Bayesian SEM III:

Univariate paramaterization

Structural equation modeling (SEM; Bollen, 1989) is a somewhat tricky statistical technique because it involves multivariate distributions. Conventional SEM is also restrictive, since generalizations beyond multivariate normality are not straightforward. If data aren’t approximately multivariate normal—perhaps they are counts of successful trials in an experiment or Likert-style ratings on a questionnaire—researchers are faced with a very daunting modeling task. Most of the time, the issue is simply ignored and multivariate normality is assumed anyway!

Within the Bayesian framework, it may be possible to recast an SEM problem as one in which all random variables are given univariate priors. This approach could be advantageous when dealing with non-normal data, because it is much more straightforward to create generalizations of univariate normal models than multivariate normal models. However, the downside is that the univariate model may be much larger than the multivariate model due to having more latent variables, all of which need to be estimated explicitly, making posterior sampling slower and more difficult. Nevertheless, for scientists with small data sets, lots of time on their hands, and/or access to powerful computers, it might be worth the extra effort.

Here, I convert my previous hierarchical model of the classic Holzinger and Swineford (1939) data set from a multivariate model to a purely univariate model.

Original (multivariate) version

Here are the key equations that describe the previous Bayesian SEM that was placed on the standardized Holzinger and Swineford (1939) data:

\[\begin{equation} \boldsymbol{Y}\sim\mathrm{MvNormal}\left(\boldsymbol{\mu},\boldsymbol{\Sigma}\right)\\ \boldsymbol{\mu}=\boldsymbol{\nu}+\boldsymbol{\Lambda}\boldsymbol{\alpha}\\ \boldsymbol{\Sigma}=\boldsymbol{\Lambda}(\boldsymbol{I}-\boldsymbol{\Gamma})^{-1}\boldsymbol{\Psi}(\boldsymbol{I}-\boldsymbol{\Gamma}^\mathrm{T})^{-1}\boldsymbol{\Lambda}^\mathrm{T}+\boldsymbol{\Theta} \end{equation}\]

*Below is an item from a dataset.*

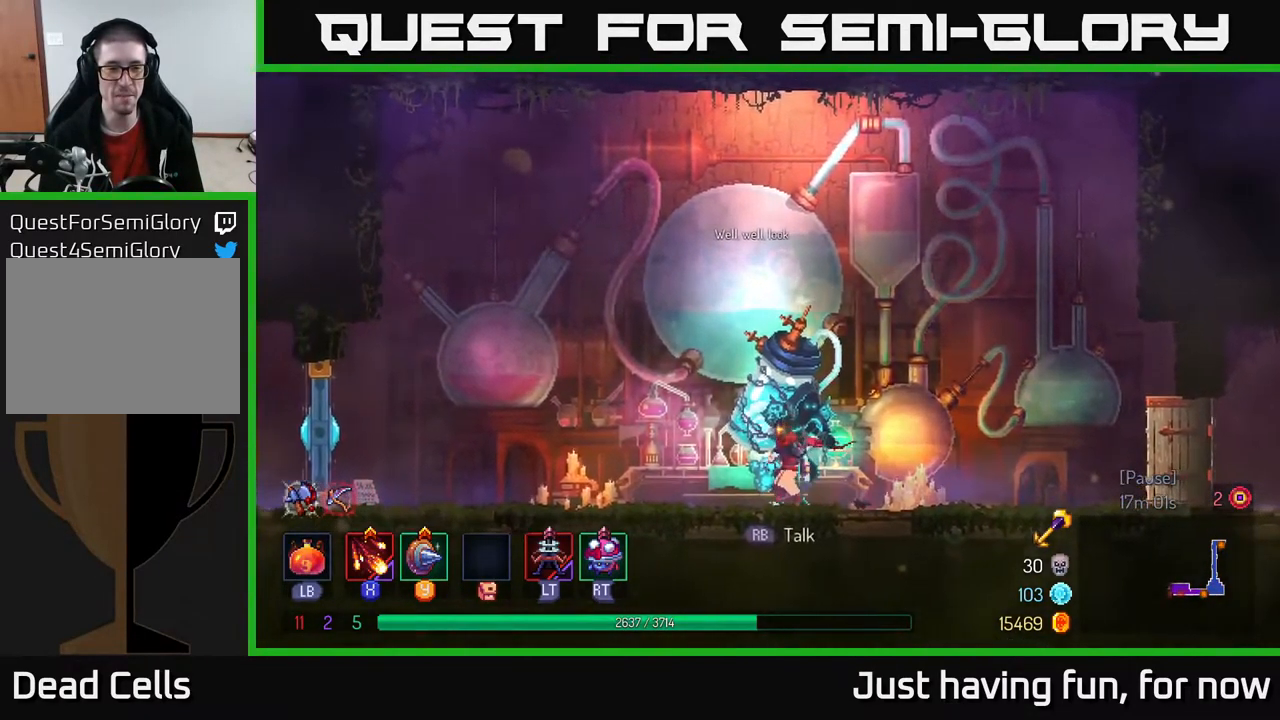
{"buttons": [], "left_stick": "center", "right_stick": "center", "events": [[267, "left_stick", "left"], [433, "left_stick", "center"]]}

where \(\boldsymbol{Y}\) is the data matrix with shape \(n \times p\), where \(n\) is the number of cases and \(p\) is the number of items; \(\boldsymbol{\mu}\) is an \(p\)-length vector of item intercepts; \(\boldsymbol{\Lambda}\) is the sparse loading matrix of shape \(p \times m\), where \(m\) is the number of latent variables; \(\boldsymbol{I}\) is the \(m \times m\) identity matrix, \(\boldsymbol{\Gamma}\) is the \(m \times m\) sparse path matrix; \(\boldsymbol{\Psi}\) is the \(m \times m\) matrix of latent variable residual covariances; and \(\boldsymbol{\Theta}\) is the \(p \times p\) matrix of latent item covariances. The model assumed no residual correlations between latent variables and that they all had unit variance, so \(\boldsymbol{\Psi}\) was an identity matrix, and no residual correlations between items, so \(\boldsymbol{\Theta}\) was a diagonal matrix.

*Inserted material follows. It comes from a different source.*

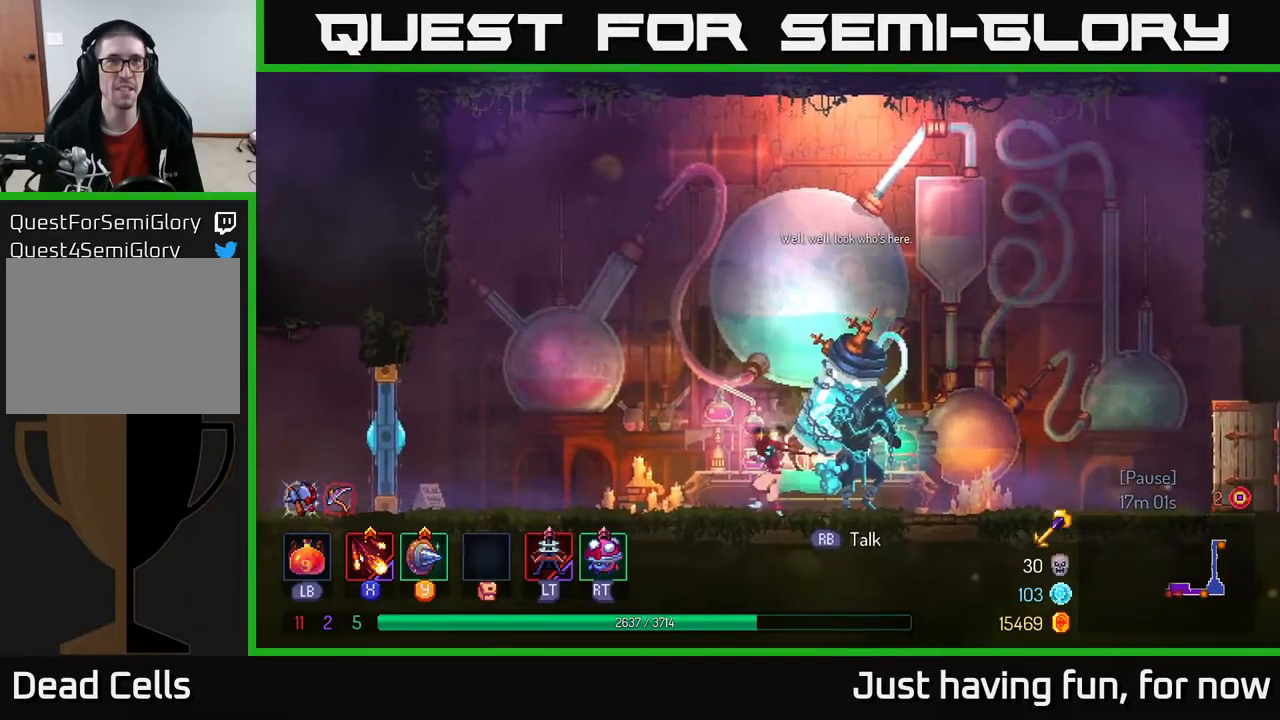
{"buttons": [], "left_stick": "center", "right_stick": "center", "events": [[17, "left_stick", "right"], [250, "left_stick", "center"]]}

Relationships between variables in the hierarchical model.

Here is a Python function to construct the model in PyMC3:

def bcfam(items, factors, paths, nu_sd=2.5, alpha_sd=2.5, d_beta=2.5):
    r"""Constructs a Bayesian CFA model in "multivariate form".

    Args:
        items (np.array): Data.
        factors (np.array): Factor design matrix.
        paths (np.array): Paths design matrix.
        nu_sd (:obj:`float`, optional): Standard deviation of normal prior on item
            intercepts.
        alpha_sd (:obj:`float`, optional): Standard deviation of normal prior on factor
            intercepts.
        d_beta (:obj:`float`, optional): Scale parameter of half-Cauchy prior on factor
            standard deviation.

    Returns:
        None: Places model in context.

    """
    # get numbers of cases, items, and factors
    n, p = items.shape
    p_, m = factors.shape
    assert p == p_, "Mismatch between data and factor-loading matrices"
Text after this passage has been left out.